Тот с трудом открыл створки глаз, пустым безвольным взором оглядывая комнату. Привстал. Спустил с кровати ноги, уронив некогда буйную головушку на грудь. Болезненное страдальческое лицо его не могло не вызвать жалости разве что у самого отъявленного человеконенавистника.
Фунтик походил на кающегося грешника с картины Николая Ге. Впрочем, на кающуюся Магдалину с полотна Вечеллио Тициана он походил не меньше. В сюжетную линию никак не вписывался Жульдя-Бандя, поскольку его бурный неуёмный темперамент несколько противоречил пасторской кротости и смирению. Исключить, однако, того, что он был священником в прошлой жизни и пас заблудших овечек, тоже нельзя.
- А такой прекрасный вечер был (А. Розенбаум), - пропел Жульдя-Бандя.
- У нас таблеток от головы нету? - трогательным изнемождённым голосом вопросил Фунтик.
- У нас их нет и от жопы. Таблетки от головы - для тех, у кого она есть, - напомнил дружок, не сумев даже в столь скорбную минуту обойтись без своих дерзких шуточек. Склонившись над болящим, он предложил: - Может, обезболивающего?
Фунтик покрутил головой, выражая готовность нести всю полноту страданий. Он снова принял горизонтальное положение: тяжело дыша, закрыл очи.
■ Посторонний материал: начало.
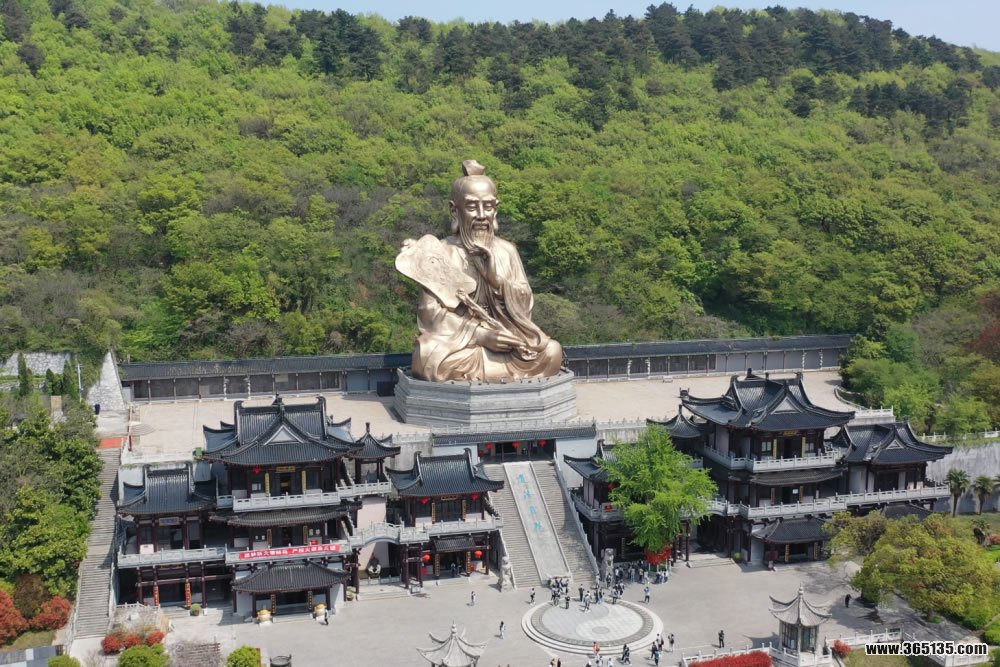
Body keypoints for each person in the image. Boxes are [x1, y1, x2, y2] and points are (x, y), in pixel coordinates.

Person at [400, 160, 564, 382]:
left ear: (496, 209)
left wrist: (497, 282)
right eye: (471, 207)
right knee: (425, 358)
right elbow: (430, 314)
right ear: (454, 210)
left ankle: (491, 373)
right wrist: (480, 335)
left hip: (505, 339)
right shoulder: (440, 252)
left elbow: (525, 307)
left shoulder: (507, 251)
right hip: (462, 345)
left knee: (552, 352)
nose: (480, 215)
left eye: (487, 206)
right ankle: (501, 375)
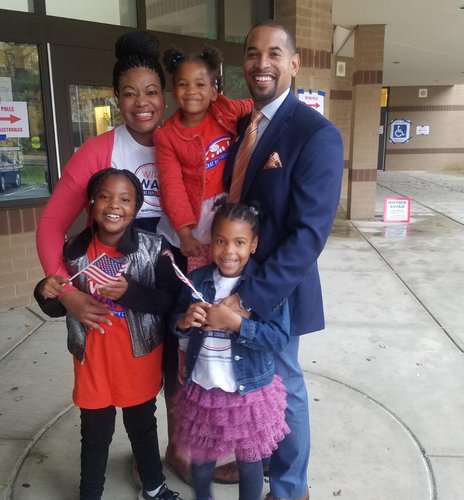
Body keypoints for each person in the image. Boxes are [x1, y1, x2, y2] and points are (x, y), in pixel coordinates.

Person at [222, 21, 344, 500]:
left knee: (283, 383)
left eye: (274, 54)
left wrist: (249, 298)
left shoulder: (317, 135)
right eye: (253, 54)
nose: (261, 63)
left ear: (294, 64)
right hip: (235, 274)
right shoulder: (243, 126)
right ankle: (260, 458)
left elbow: (309, 235)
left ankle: (291, 488)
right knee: (251, 379)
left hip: (276, 291)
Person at [33, 168, 182, 500]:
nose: (114, 205)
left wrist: (129, 293)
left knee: (143, 427)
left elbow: (169, 301)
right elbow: (60, 307)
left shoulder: (154, 248)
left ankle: (154, 487)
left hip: (137, 360)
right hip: (93, 362)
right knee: (95, 434)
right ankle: (91, 494)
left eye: (125, 199)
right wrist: (44, 291)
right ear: (92, 202)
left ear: (136, 206)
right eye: (105, 196)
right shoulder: (73, 253)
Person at [36, 30, 167, 331]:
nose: (141, 103)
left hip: (166, 289)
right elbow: (52, 224)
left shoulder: (182, 144)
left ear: (164, 95)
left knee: (172, 375)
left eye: (151, 91)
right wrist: (67, 293)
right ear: (117, 97)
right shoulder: (96, 152)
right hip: (109, 294)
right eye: (129, 93)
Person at [171, 200, 290, 500]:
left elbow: (277, 338)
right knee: (201, 460)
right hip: (204, 386)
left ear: (254, 244)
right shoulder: (197, 280)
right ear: (212, 243)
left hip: (248, 392)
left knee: (249, 462)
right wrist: (185, 321)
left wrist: (236, 323)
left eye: (239, 242)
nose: (229, 251)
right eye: (221, 241)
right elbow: (177, 323)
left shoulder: (264, 286)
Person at [154, 45, 252, 273]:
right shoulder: (167, 136)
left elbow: (254, 107)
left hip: (231, 207)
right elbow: (172, 187)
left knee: (233, 266)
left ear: (213, 91)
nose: (191, 91)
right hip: (196, 215)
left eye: (200, 84)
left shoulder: (224, 109)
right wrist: (185, 233)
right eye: (183, 84)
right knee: (201, 273)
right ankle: (202, 306)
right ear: (173, 91)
Жульдя-Бандя всё же оставил у изголовья несчастного бутылку «Рижского», памятуя о кодексе Гиппократа, которому он, к слову сказать, клятвы не давал. Быть свидетелем человеческих страданий - занятие не из приятных, поэтому он оставил друга на сохранение Всевышнего.
Крестя его чело, где, по опыту, боль праздновала победу, скорбным голосом прошептал:
- Спаси и сохрани, Господи, непутевого раба твоего, и пусть ложе сие ему будет пухом.
Фунтик мучительно улыбнулся, искренне сожалея о прожитом дне.
- Пойду прошвырнусь, - прощаясь, объявил Жульдя-Бандя.
Вскоре он уже шествовал по проснувшемуся городу, вливая в его жизненную артерию свой скромный посильный вклад. Светлая улыбка хронического оптимиста озаряла лицо великого прохиндея. Окрепшее солнце вытрусило людей из одежд. Прагматичные хладнокровные питерчанки оголили ножки, являя миру бледные, цвета слоновой кости телеса.
Дабы придать настроению мажорной тональности, Жульдя-Бандя выпил в летнем кафе кружку «Жигулёвского». Неприлично громко отрыгнул газы, что несколько контрастировало с патриархальным укладом северной столицы.
Проходящие мимо половозрелые школьницы захихикали ещё более неприлично, не разделяя своих взглядов на ветхозаветные правила Санкт-Петербурга. Жульдя-Бандя погрозил им пальчиком, и те засмеялись ещё пуще, будто он погрозил им чем-то иным.